Keypoint text descriptions
* * *

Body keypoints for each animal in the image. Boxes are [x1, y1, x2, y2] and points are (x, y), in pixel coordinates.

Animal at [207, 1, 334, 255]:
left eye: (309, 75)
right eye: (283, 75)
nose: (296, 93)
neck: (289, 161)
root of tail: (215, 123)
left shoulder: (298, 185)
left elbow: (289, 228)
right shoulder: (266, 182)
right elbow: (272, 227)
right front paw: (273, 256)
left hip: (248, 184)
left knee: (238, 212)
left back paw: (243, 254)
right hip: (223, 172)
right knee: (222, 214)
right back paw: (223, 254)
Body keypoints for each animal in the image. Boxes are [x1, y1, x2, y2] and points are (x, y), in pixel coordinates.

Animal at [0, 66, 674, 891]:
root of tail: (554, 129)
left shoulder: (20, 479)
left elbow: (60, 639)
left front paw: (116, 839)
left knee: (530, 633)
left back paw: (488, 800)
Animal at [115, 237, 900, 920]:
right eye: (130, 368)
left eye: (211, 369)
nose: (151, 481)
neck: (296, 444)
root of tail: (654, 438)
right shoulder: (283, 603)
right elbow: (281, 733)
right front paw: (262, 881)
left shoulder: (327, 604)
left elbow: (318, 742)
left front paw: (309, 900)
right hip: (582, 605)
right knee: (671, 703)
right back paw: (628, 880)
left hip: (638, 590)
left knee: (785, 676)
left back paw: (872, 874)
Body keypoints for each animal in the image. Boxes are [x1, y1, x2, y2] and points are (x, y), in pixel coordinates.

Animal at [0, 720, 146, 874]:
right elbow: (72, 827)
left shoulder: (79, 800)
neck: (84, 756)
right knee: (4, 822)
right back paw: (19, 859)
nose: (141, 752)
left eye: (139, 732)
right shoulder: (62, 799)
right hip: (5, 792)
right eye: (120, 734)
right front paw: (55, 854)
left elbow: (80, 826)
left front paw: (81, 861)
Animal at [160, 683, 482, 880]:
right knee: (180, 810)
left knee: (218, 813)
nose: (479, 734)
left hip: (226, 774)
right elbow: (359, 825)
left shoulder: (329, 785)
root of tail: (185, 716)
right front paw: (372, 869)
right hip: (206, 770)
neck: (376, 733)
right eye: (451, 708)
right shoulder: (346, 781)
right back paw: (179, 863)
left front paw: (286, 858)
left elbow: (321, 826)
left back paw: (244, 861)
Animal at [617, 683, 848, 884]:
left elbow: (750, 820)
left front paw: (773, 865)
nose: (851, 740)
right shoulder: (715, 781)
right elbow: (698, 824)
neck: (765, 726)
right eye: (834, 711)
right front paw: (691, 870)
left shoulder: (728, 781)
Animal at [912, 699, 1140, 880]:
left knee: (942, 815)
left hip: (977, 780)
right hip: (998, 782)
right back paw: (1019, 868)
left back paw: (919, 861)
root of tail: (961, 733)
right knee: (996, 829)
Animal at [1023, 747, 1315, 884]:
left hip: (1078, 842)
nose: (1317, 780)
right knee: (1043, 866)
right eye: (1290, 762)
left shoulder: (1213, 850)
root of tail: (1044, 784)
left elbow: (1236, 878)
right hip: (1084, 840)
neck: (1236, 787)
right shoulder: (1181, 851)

* * *

§ **Work instruction**
The lines holding the word "knee" are the answer. Find them in the entries and copy them.

§ **Your response**
left knee: (238, 212)
right knee: (222, 214)
left knee: (530, 633)
right knee: (671, 703)
left knee: (785, 676)
right knee: (4, 822)
right knee: (180, 810)
left knee: (218, 813)
left knee: (942, 815)
right knee: (996, 829)
right knee: (1043, 866)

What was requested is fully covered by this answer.